「プライベートコンサートを依頼したいのですが、どんな準備が必要ですか」という質問を、年に何度か受ける。答えるたびに、もう少し丁寧に説明できる場所があればいいと思っていた。ここに書いておく。

場所について

ピアノを運び込める場所であれば、基本的にどこでも対応できます。玄関の幅が90センチ以上あれば、グランドピアノの搬入は可能です。それより狭い場合は、チェンバロかグランドハープを代わりに使います。床の強度については、事前に確認させてください。1922年製のベヒシュタインは約300キログラムあります。

プログラムの決め方

依頼者の方に事前にいくつか質問します。好きな作曲家、嫌いな作曲家、その場の雰囲気、聴衆の年齢層、演奏時間の希望。それをもとに私がプログラムを組み立てます。「全部お任せします」という依頼が、実は最も自由で、いい演奏になることが多い。

当日の流れ

演奏の2〜3時間前に到着し、ピアノの設置と調律を行います。
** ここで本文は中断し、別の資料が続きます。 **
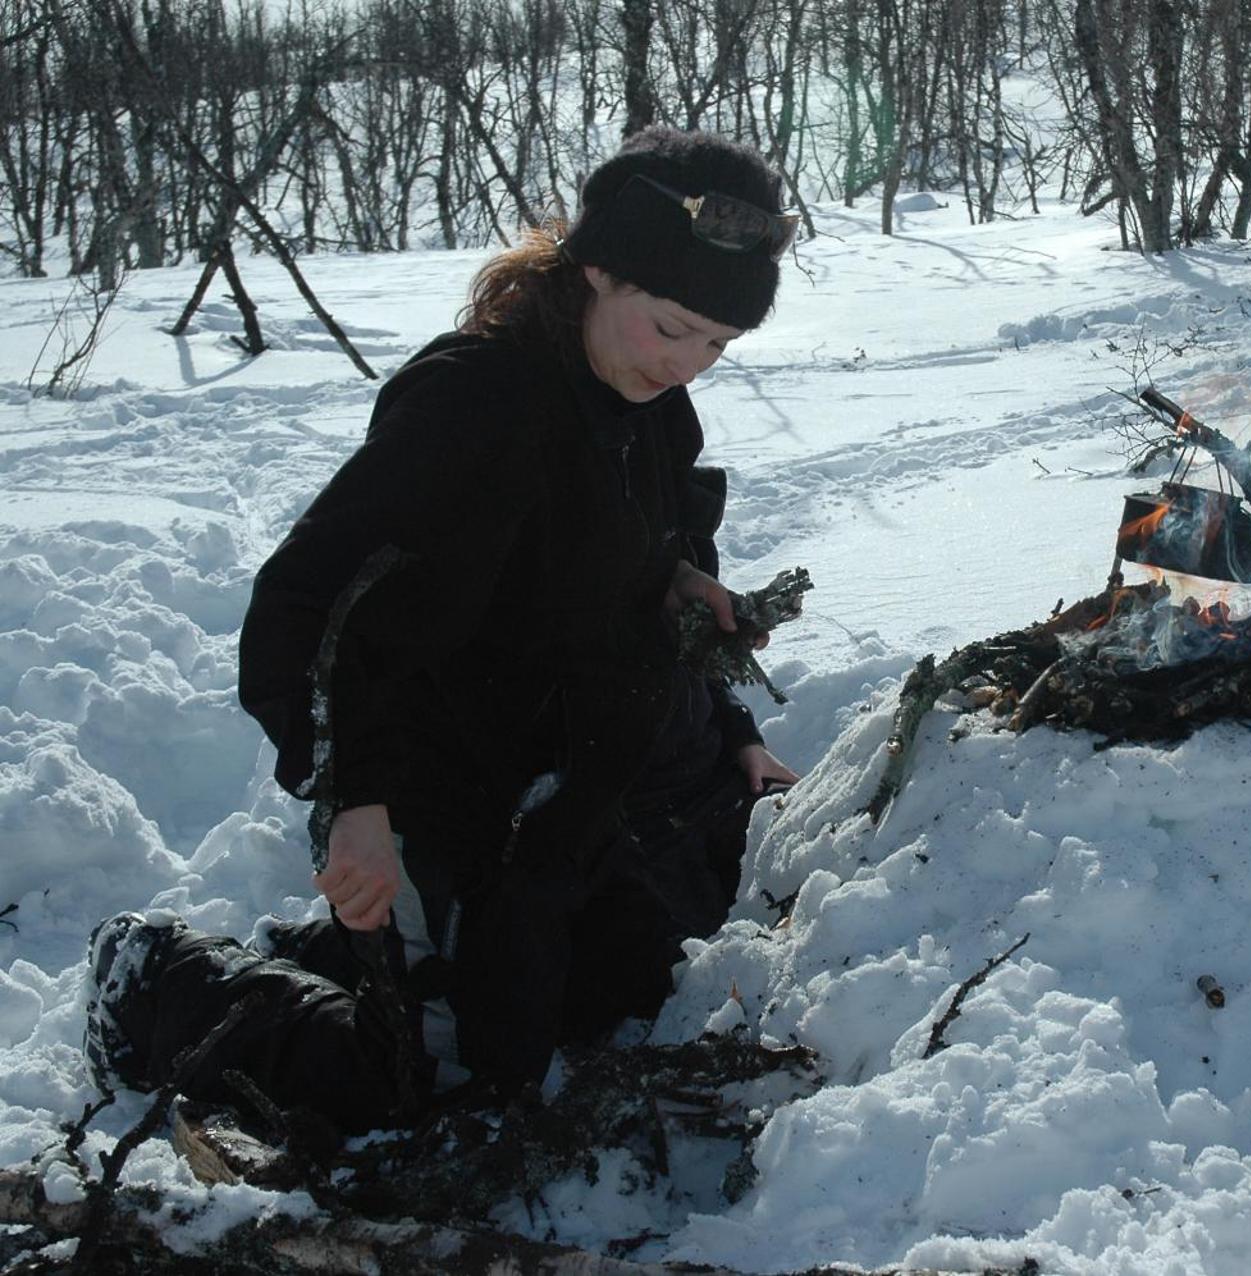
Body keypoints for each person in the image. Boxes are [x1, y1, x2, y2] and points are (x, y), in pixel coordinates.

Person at [82, 126, 802, 1135]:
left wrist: (719, 687)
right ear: (599, 268)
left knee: (616, 1001)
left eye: (718, 347)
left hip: (574, 786)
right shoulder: (475, 404)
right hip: (447, 783)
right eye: (673, 328)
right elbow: (309, 614)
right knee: (440, 1089)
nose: (687, 367)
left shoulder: (651, 411)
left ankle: (402, 964)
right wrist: (356, 805)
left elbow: (632, 567)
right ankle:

調律師は毎回同じ方(長野の田中ピアノ工房)に依頼しています。調律が終わったら、私は一人で30分ほど弾いて、その空間の音響を確かめます。演奏は約75分(休憩込み)。終演後は、ご希望があれば少しお話しします。

費用について

基本料金はプライベートコンサートが¥180,000より、野外コンサートが¥220,000よりです。移動距離、楽器搬入の条件、演奏時間によって変わります。東京都内であれば移動費は基本料金に含まれます。関東圏外の場合は別途ご相談ください。お見積もりは無料です。

プライベートコンサートは、一度やってみると「またやりたい」と思う方が多い。それは、音楽が場所と人に合わせて変わるからだと思う。同じ曲でも、その部屋で、その人たちと聴くと、全く違う音楽になる。